Read the sub trees of an index in parallel only if the request is a non-locking SELECT COUNT(*).

Allow for "physical" read (a.k.a read uncommitted) and logical read using MVCC rules.

Additionally refactor the persistent cursor code.

Current scope is limited to providing sufficient infrastructure for DDL operations to read the data in parallel. Making the second phase of CHECK TABLE parallel is an added bonus for now. This speeds up CHECK TABLE a little.

The parallel SELECT COUNT(*) ...; is required because we would like to test the changes independent of any other external component.

We will not implement any locking by the parallel read threads. That is a bigger project and can be done as follow up work. This is because some assumptions inside InnoDB have to change and we will have to handle lock waits and coordinate the rollback in the reader threads.

FR1: SELECT COUNT(*) FROM TABLE T; will scan the index in parallel only if the scan is a non-locking scan and --innodb-parallel-read-threads > 1. Otherwise it will fallback to the old row by row scan.

FR2: The second phase of CHECK TABLE T; will also do a parallel scan.

FR3: Support MVCC semantics.

FR4: New session level variable --innodb-parallel-read-threads to control the number of threads to use for parallel SELECT COUNT(*) ...;

1. Minimum value 1
2. Default value 4
3. Maximum value 256.

NFR1: Speed up should be 10x for SELECT COUNT(*) FROM t; on relevant hardware (e.g., tetra02).

Start threads to scan the key ranges in parallel.

The number of threads used for scanning will be the minimum of innodb_parallel_read_threads and total number of sub-trees to scan.

The key range scan is a non-locking scan.

The pages read in during the scan are kept at tail end of the LRU list so that they can be discarded quickly when there is pressure on the buffer pool for free pages. The idea is avoid flooding the buffer pool during the scan.

The latching protocol for Key_reader is:

1. Lock the dict_index_t::lock in SX mode. 2. Create the key range cursors for all the sub trees. 3. Release the dict_index_t::lock.

The subtrees to scan in parallel are selected using the following algorithm:

1. Read the left most nodes at each level starting from the root node.

2. Search a level where the number of sub-trees is greater than the number of threads specified.

3. There are two variants after this.

  a. Physical scan of leaf pages based on page number partitioning. Implemented 

in the Phy_reader class.

  b. Logical scan of leaf pages based on key range partitioning using the 

persistent cursor (Btr_pcur). Implemented in the Key_reader class.

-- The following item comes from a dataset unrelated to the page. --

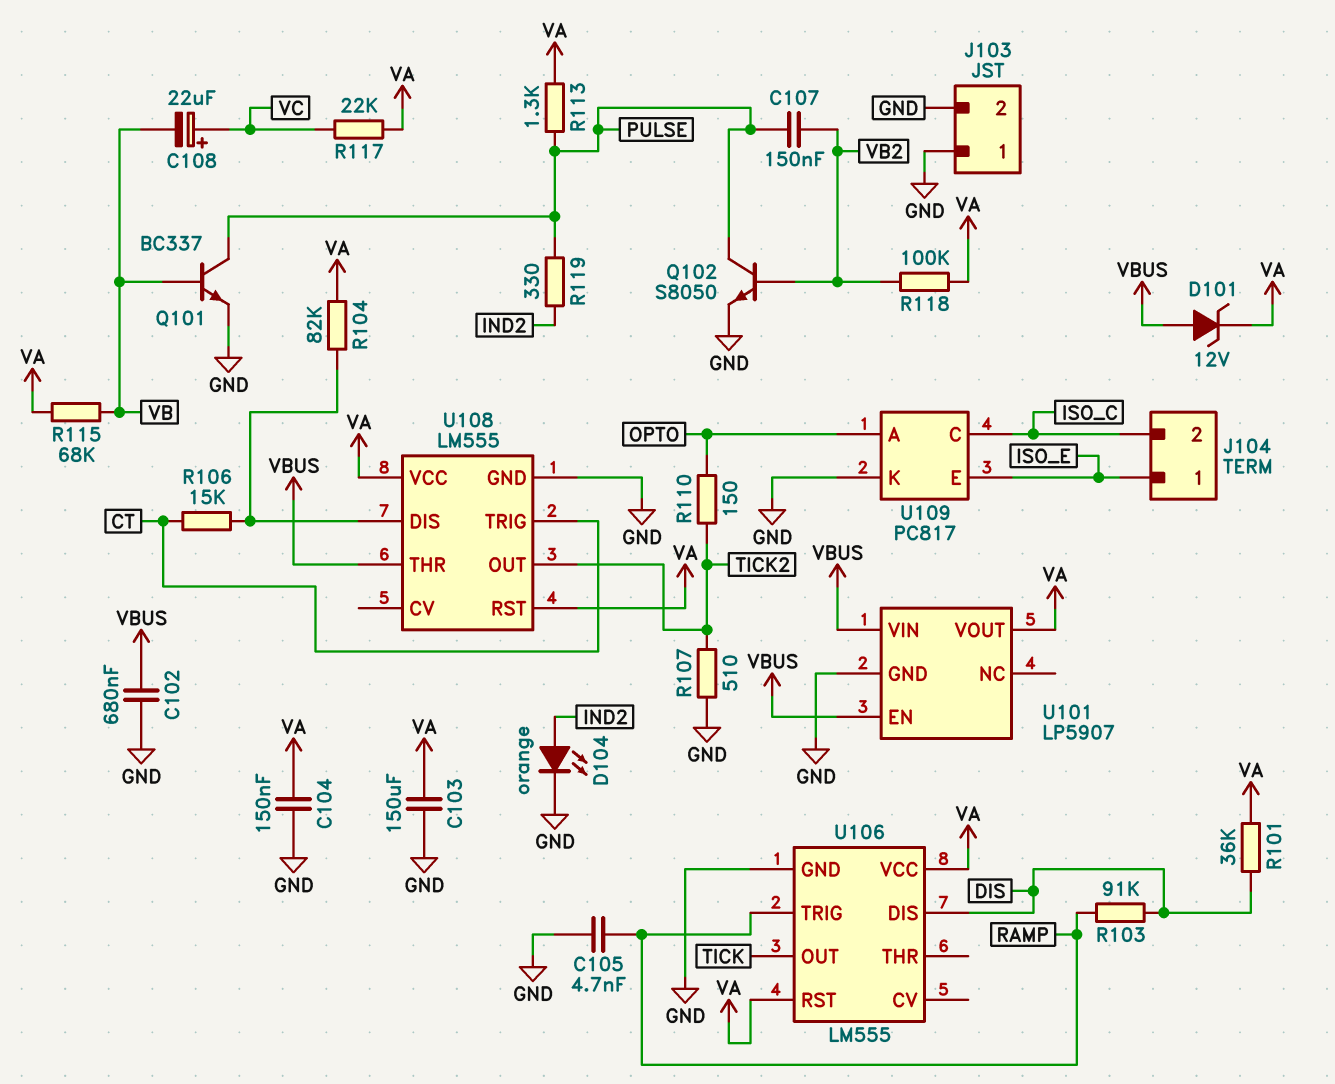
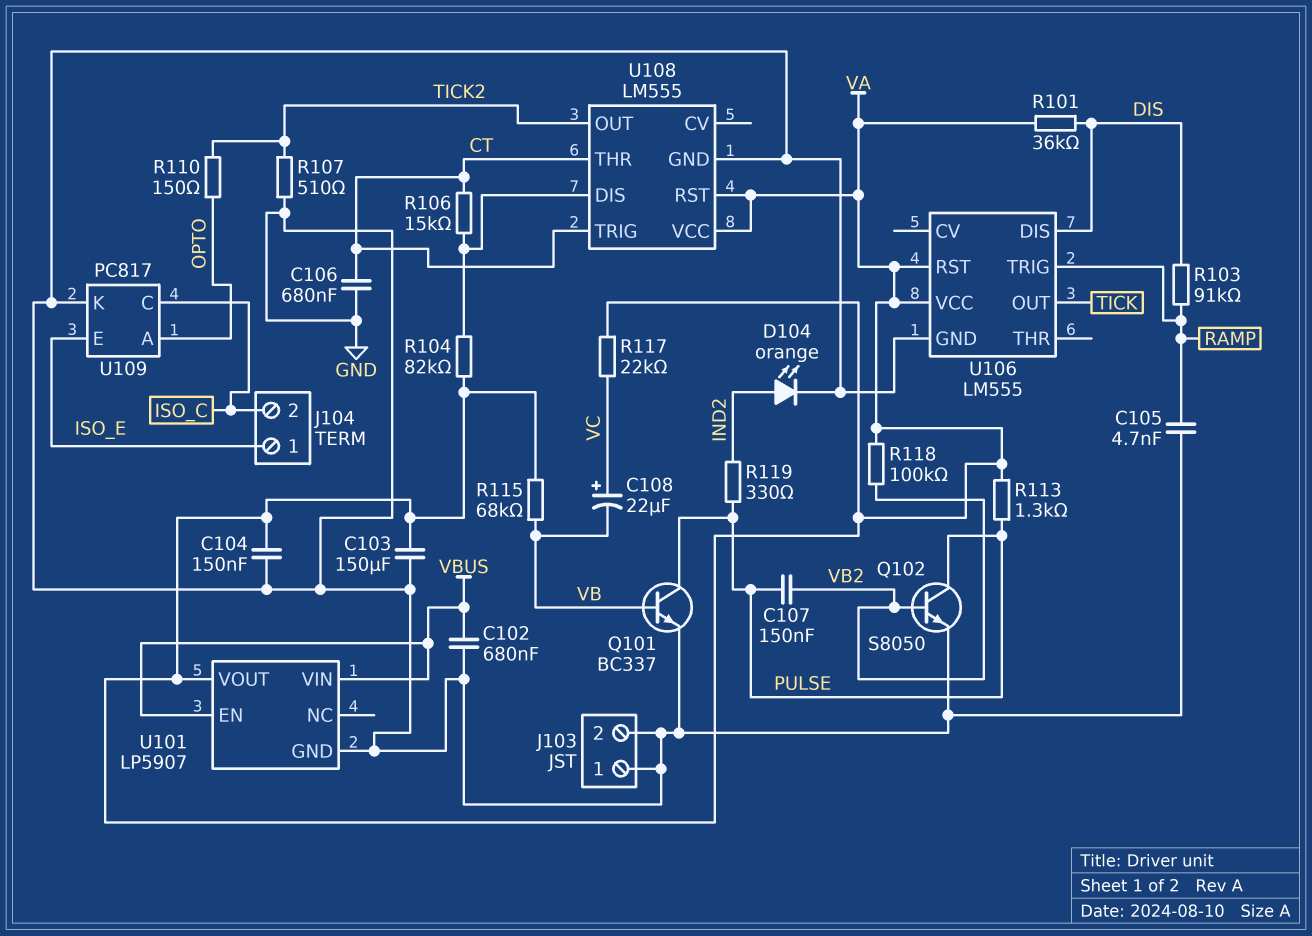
C106: none -> 680nF (CT, GND)
D101: zener 12V (A VBUS, K VA) -> none
U108 pin THR: VBUS -> CT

4. Each thread than follows the left most pointer down to the leaf node and starts to scan the records in the leaf pages.

5. The scan will skip delete marked rows for both Phy_reader and Key_reader.

6. The Key reader will use the read view assigned to the transaction if there is one set. It will build the previous version that is visible to the transaction if required.

7. Pass the row to a user specified callback which will return DB_SUCCESS or an error code.

8. The reader class will stop processing if the callback returns anything other than DB_SUCCESS.